また、My Gov.in主催の「COVID-19 Solution Challenge[vi]」、ハイデラバードのT-HUBの主催する「COVID-19 Innovation Challenge[vii]」、グジャラート州政府主催の「Student Open Innovation Challenge」などのCOVID-19関連のビジネスコンテストが様々な都市で開催されるなど、活動が活発に行われている。
一方、企業側でもワクチン開発をはじめとする取り組みが行われている。IBEF(インド・ブランド・エクイティ基金)の発表したレポートによると、インドはジェネリック医薬品だけでなく、ワクチン製造でも重要な位置を占めており、全世界への50%以上のワクチン供給国[viii]となっており、ユニセフが年間に購入するワクチンの60%はインドから、という[ix]。
現在インドでは6社が海外企業との協力の元、ワクチン開発に取り組んでおり、Zydus Cadilaが2種、Serum Institute, Bharat Biotech等がそれぞれ1種を開発中だという(ただしWHOのリストに掲載されているのは、Zydus CadilaとSerum Institute、Bharat Biotechの3社・機関のみ)[x-1] [x-2] 。その他、IITインドール校、IICTハイデラバード校などの学術・研究機関もワクチンプラットフォームの開発をコンソーシアムの一部として実施している、という[xi]。インド政府も、2020年3月に創立された、COVID-19と以降に発生しうるパンデミック発生に対抗するための基金「PM CARES Fund[xii]」からワクチン開発に10億ルピーの予算の拠出を決めている[xiii]。ワクチン開発には様々な段階でのテストや臨床試験など様々なステップを経る必要があり、時間がかかるものの、実用化後のサプライチェーンも非常に重要となってくる。インドは前述のように世界のワクチン製造国であり、国内需要だけでなく海外需要への対応も必要となってくる。その際に公正な供給への各国との合意の形成、ならびに国内および海外との需給バランスを調整するための供給とその時期についてのルール作りが重要となる、という。またワクチン輸送は決まった温度帯での厳正な管理が必要とされるため、状態のトラッキングも必要とされる。
そういった中、イギリスのバーミンガム大学およびエジンバラのヘリオット・ワット大学が、インドで統合的なワクチンデリバリープロジェクトを開始した[xiv]。
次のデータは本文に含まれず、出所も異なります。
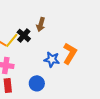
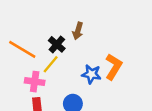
yellow line: (12, 40) -> (51, 64), moved

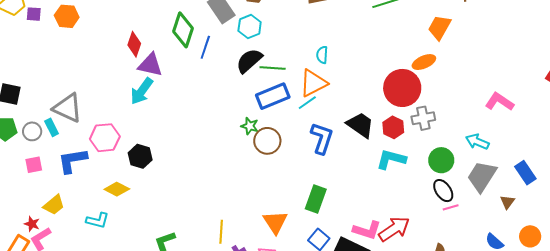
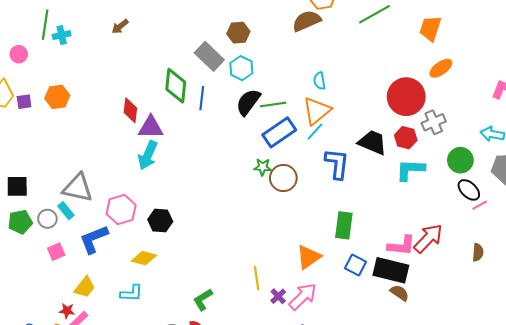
orange ellipse: (424, 62) -> (441, 68), moved
orange triangle: (275, 222) -> (309, 257), turned 40

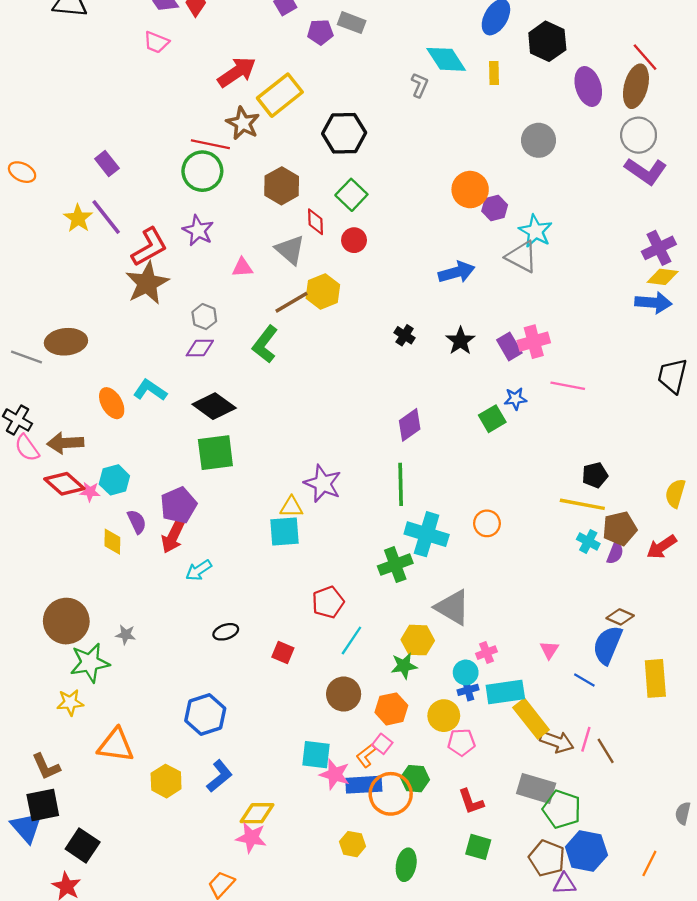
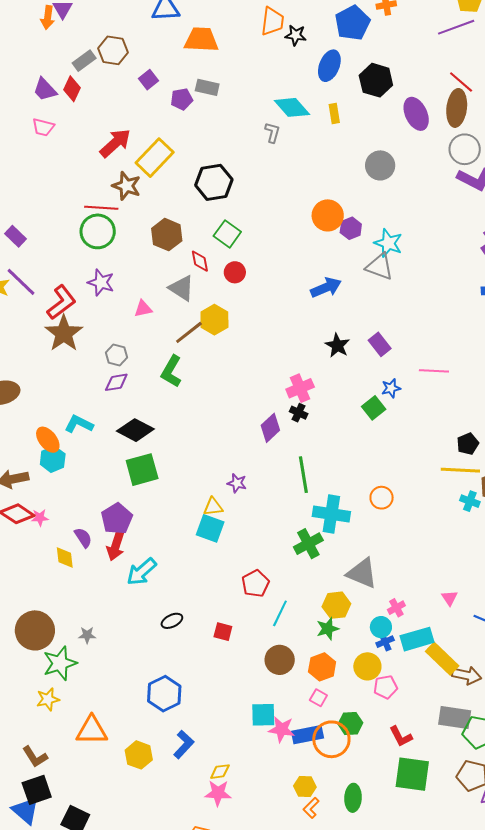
black cross: (405, 335) -> (299, 413), moved
pink cross: (534, 342) -> (300, 388), moved
purple diamond: (410, 425) -> (270, 428), moved
cyan hexagon: (114, 480) -> (53, 459), moved
purple star: (323, 484) -> (237, 483), size x0.6
cyan square: (285, 531) -> (210, 528), turned 32
cyan arrow: (199, 570) -> (142, 572), size x1.4
orange L-shape: (366, 756) -> (311, 808), moved
yellow diamond: (257, 813) -> (220, 772), size x0.7
green square: (478, 847) -> (412, 774), size x1.6

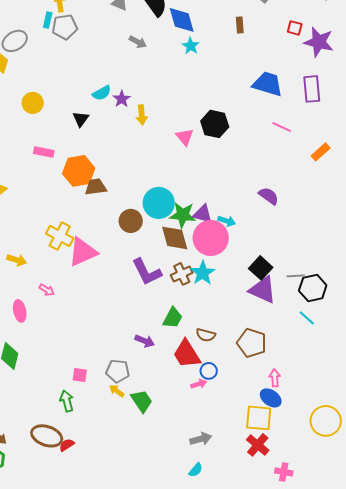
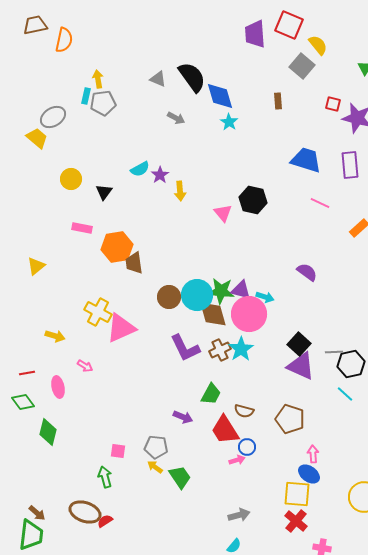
black triangle: (81, 119) -> (104, 192), moved
brown trapezoid: (96, 187) -> (134, 263), turned -90
cyan circle: (159, 203) -> (197, 295), moved

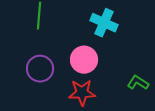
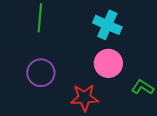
pink circle: (84, 60) -> (108, 63), moved

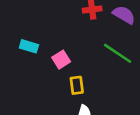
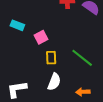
green line: (118, 53) -> (82, 58), moved

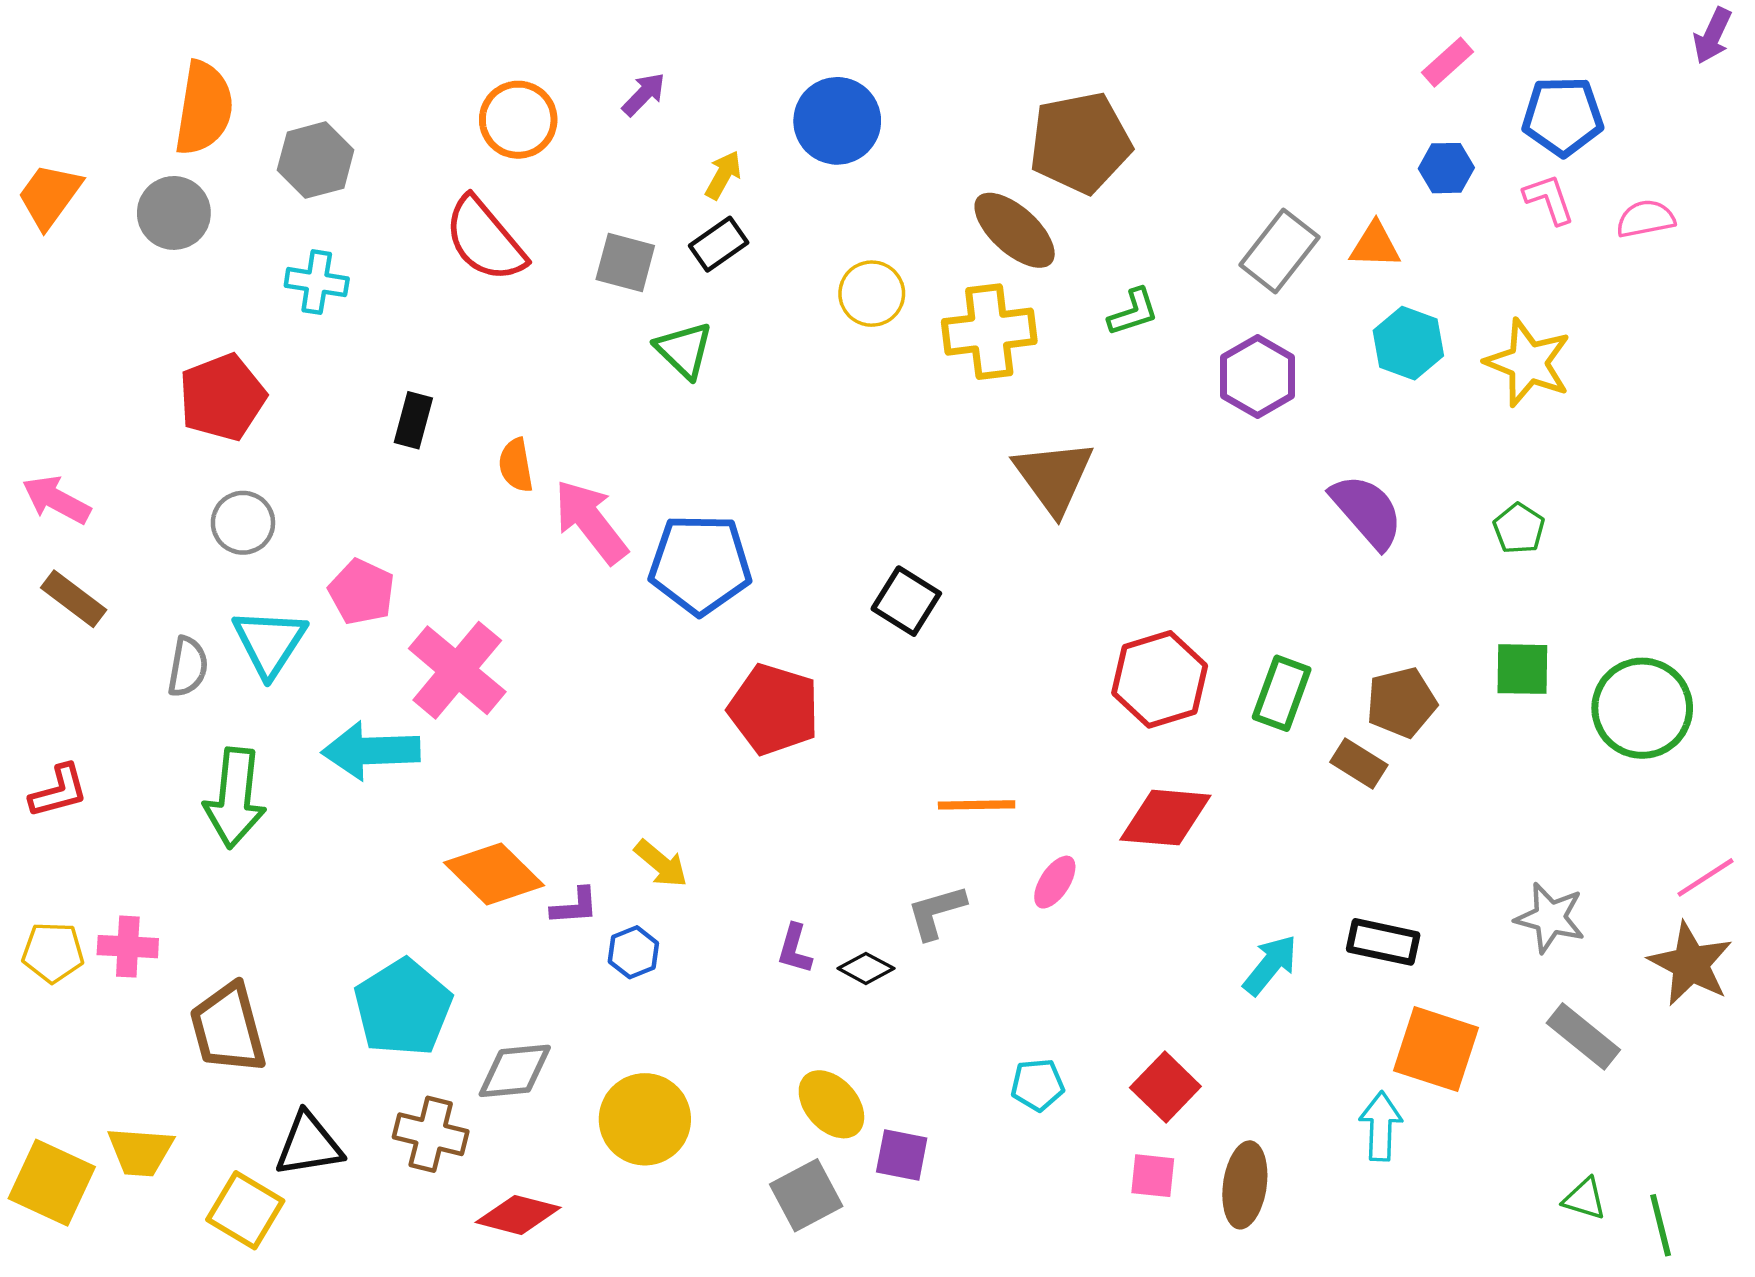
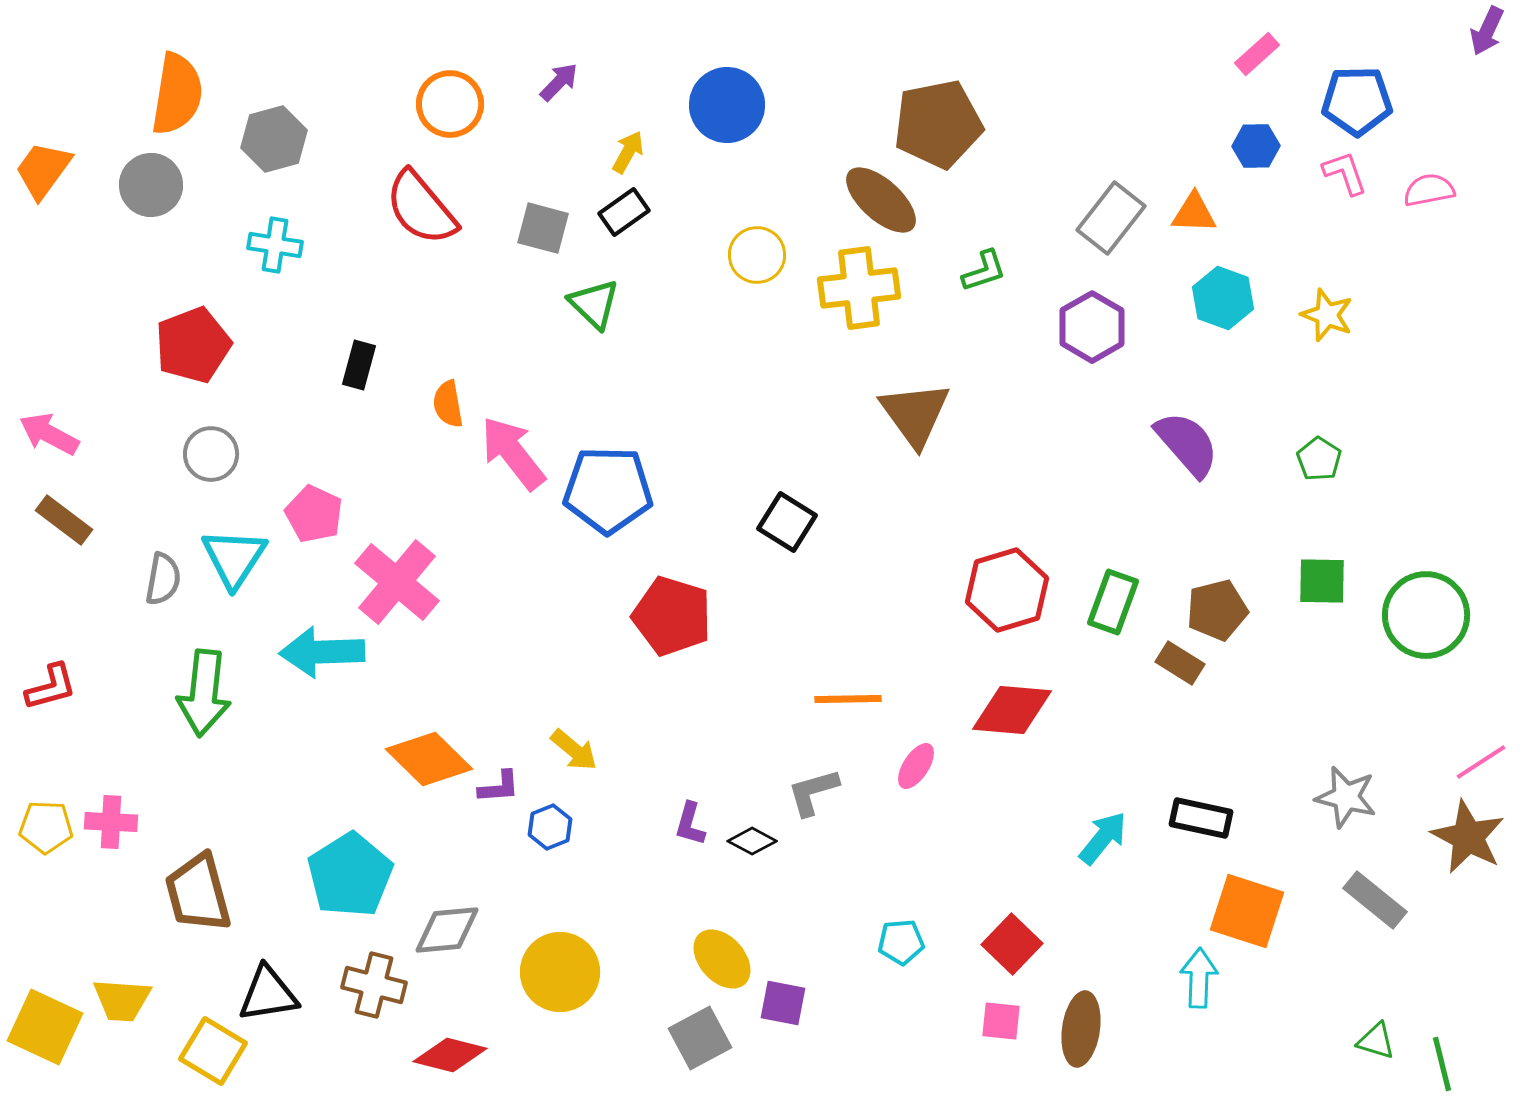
yellow star: (1528, 363) -> (1327, 315), size x0.7

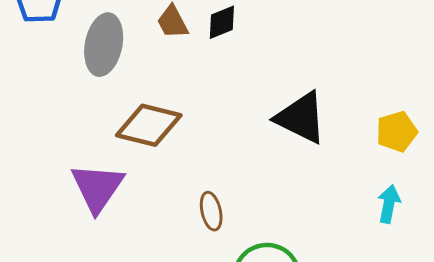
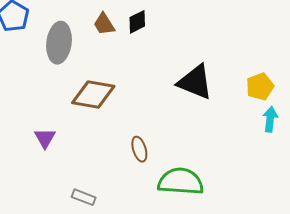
purple triangle: (97, 188) -> (45, 138), moved, size x0.6
cyan arrow: (389, 204) -> (270, 119), moved

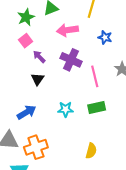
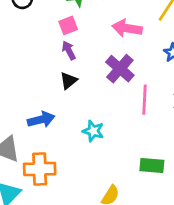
purple arrow: (39, 57) -> (69, 50), moved
green rectangle: (97, 107) -> (152, 165), moved

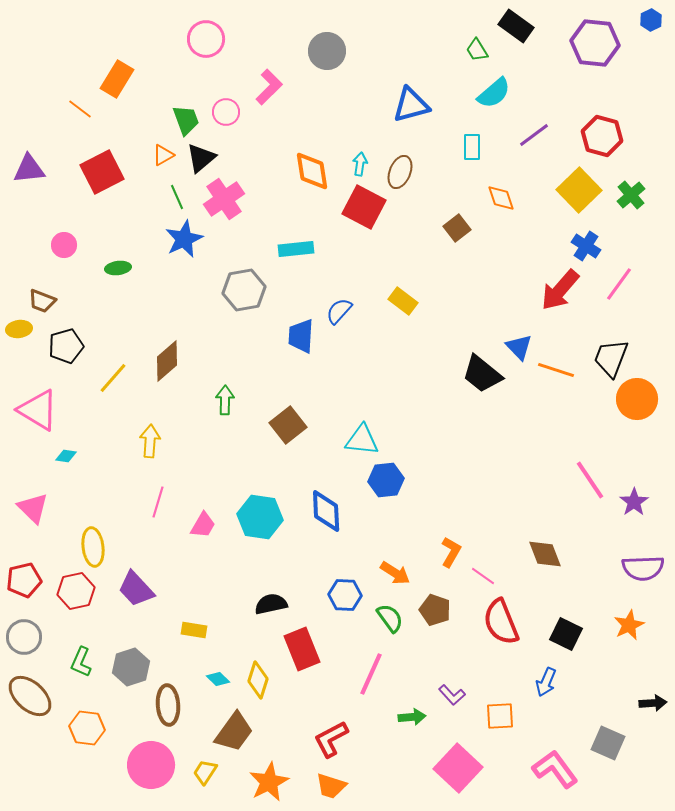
当プロジェクトは2020年5月に、同大学とインドのShakti Sustainable Energy Foundationと、民間企業、非営利団体、学術研究機関等とのタイアップで行われ、コールドチェーンをベースとした、世界のあらゆる地域に到達するための持続可能で効率的なワクチン配送メカニズムを確立することを目指している。民間パートナーとして、英コールドチェーンSureChill、米社会企業Nexleaf、ダイキングループの伊冷凍冷蔵設備メーカーZanotti等が名を連ねている。